Brief. Identify every line in the rows below that contains the word "Leptoderris", and copy each of those lines.

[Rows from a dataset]
start

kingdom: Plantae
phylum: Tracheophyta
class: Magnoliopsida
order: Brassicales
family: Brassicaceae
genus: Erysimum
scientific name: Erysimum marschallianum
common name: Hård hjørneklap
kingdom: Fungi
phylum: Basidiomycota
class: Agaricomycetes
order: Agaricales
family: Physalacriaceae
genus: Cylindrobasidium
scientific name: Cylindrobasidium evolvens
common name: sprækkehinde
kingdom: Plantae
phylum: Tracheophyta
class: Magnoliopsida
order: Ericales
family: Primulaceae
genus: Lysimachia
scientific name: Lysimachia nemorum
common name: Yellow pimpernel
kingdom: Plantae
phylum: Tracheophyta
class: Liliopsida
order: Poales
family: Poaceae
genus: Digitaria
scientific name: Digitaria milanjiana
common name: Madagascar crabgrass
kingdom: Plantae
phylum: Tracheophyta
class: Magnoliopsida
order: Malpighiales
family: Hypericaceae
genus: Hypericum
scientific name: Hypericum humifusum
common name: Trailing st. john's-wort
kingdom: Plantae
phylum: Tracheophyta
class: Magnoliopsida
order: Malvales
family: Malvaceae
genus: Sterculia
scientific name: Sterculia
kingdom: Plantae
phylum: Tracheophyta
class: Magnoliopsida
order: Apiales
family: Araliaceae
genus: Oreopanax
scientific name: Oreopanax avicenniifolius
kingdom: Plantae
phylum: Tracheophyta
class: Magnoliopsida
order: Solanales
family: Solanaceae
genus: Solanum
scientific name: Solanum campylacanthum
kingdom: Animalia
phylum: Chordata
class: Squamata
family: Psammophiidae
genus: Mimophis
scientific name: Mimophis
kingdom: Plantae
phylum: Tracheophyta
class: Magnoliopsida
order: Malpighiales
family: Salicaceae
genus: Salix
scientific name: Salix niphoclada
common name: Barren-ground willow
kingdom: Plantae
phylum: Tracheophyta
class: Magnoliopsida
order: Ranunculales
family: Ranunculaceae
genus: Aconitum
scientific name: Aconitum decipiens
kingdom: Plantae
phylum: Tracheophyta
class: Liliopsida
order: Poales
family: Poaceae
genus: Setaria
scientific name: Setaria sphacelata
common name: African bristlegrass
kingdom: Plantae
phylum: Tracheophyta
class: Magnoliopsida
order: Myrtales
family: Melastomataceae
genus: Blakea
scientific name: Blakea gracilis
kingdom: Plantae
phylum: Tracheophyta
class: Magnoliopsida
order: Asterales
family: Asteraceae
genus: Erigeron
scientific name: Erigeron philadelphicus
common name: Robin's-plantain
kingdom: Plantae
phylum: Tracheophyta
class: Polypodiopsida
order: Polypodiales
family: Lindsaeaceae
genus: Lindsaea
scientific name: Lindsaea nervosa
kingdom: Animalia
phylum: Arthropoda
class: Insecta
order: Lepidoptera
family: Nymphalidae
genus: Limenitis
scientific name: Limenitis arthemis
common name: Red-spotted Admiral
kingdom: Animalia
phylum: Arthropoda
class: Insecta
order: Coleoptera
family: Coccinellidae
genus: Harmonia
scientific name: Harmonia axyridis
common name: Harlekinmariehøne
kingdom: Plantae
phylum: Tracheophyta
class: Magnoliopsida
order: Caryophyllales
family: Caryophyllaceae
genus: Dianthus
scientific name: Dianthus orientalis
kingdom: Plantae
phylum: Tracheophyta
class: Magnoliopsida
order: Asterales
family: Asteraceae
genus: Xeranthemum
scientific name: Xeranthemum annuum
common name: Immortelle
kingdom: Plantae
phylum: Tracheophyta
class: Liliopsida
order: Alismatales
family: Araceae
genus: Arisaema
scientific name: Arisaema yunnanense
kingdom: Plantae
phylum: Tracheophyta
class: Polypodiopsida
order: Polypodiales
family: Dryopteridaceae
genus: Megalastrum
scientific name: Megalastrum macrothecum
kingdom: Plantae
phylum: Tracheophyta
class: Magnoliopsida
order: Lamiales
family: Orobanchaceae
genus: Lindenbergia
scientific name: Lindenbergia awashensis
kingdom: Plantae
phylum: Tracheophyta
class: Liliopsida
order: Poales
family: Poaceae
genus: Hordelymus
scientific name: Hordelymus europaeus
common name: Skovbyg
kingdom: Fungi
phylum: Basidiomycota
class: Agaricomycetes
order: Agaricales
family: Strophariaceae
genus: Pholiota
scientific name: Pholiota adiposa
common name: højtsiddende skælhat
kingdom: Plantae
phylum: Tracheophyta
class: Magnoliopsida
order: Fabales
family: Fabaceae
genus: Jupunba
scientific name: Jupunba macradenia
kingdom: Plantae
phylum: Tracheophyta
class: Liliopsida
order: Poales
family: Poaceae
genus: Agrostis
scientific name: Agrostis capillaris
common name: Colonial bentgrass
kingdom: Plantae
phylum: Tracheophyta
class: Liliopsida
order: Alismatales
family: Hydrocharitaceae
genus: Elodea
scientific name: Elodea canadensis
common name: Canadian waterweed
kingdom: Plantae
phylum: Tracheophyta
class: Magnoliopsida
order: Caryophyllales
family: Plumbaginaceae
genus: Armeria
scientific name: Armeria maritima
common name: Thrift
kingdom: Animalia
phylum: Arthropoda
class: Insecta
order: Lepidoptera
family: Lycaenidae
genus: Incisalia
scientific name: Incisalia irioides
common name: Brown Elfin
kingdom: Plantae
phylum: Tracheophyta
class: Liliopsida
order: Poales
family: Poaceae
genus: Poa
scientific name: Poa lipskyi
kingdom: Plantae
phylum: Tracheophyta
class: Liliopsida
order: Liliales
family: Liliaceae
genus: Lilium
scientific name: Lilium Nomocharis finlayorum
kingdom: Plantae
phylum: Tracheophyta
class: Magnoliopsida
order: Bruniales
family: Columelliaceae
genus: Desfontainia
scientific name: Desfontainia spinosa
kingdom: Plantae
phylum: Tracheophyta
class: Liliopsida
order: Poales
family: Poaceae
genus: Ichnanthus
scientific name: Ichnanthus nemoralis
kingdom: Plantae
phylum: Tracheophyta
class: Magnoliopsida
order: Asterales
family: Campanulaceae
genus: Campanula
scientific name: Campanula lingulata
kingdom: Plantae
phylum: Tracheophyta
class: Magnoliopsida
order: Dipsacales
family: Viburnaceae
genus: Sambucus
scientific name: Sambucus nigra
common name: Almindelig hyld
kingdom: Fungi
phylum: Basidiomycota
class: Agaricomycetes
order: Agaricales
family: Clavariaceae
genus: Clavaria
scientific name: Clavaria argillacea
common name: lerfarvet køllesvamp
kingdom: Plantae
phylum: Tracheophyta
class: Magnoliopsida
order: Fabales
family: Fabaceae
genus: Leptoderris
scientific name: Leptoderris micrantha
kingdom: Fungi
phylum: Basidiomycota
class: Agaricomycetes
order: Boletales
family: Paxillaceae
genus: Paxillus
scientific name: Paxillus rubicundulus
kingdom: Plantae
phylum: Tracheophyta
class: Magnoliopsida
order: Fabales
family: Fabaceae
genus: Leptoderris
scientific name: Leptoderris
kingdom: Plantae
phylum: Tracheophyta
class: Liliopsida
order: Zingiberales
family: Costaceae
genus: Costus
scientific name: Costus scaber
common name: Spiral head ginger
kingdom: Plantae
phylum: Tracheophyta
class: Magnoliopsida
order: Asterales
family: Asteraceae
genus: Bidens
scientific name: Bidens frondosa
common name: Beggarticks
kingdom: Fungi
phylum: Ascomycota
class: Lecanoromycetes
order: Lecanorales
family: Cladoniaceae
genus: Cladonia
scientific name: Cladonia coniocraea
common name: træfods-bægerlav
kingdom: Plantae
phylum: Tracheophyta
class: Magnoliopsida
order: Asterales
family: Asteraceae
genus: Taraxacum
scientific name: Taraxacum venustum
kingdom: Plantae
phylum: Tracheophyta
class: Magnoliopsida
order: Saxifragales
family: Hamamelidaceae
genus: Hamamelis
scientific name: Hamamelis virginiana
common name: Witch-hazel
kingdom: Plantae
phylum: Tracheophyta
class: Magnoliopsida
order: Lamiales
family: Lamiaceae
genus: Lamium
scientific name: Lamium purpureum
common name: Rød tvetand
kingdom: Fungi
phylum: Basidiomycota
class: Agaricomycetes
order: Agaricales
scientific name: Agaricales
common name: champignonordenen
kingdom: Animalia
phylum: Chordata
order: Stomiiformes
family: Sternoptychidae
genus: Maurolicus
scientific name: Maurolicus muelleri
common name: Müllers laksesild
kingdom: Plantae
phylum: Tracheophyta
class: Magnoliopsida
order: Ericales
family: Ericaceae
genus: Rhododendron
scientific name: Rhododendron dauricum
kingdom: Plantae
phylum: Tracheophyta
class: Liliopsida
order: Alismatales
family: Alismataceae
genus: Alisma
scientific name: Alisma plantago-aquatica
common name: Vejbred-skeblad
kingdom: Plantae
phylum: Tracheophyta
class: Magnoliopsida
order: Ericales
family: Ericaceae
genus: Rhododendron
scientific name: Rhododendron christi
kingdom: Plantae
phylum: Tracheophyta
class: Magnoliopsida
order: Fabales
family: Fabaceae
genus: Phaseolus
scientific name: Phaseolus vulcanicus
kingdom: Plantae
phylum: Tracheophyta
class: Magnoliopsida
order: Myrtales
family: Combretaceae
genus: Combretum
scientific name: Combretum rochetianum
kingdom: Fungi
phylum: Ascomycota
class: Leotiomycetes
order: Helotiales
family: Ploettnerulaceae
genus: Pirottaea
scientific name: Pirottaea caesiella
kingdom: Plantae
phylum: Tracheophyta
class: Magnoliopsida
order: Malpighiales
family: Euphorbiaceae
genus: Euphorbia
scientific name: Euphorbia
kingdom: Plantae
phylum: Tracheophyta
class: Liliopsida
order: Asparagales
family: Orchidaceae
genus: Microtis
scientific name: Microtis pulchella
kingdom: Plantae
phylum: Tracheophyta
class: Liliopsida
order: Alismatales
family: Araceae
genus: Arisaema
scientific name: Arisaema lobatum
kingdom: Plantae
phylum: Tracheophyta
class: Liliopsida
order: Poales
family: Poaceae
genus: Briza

end

Exercise response.
genus: Leptoderris
scientific name: Leptoderris micrantha
genus: Leptoderris
scientific name: Leptoderris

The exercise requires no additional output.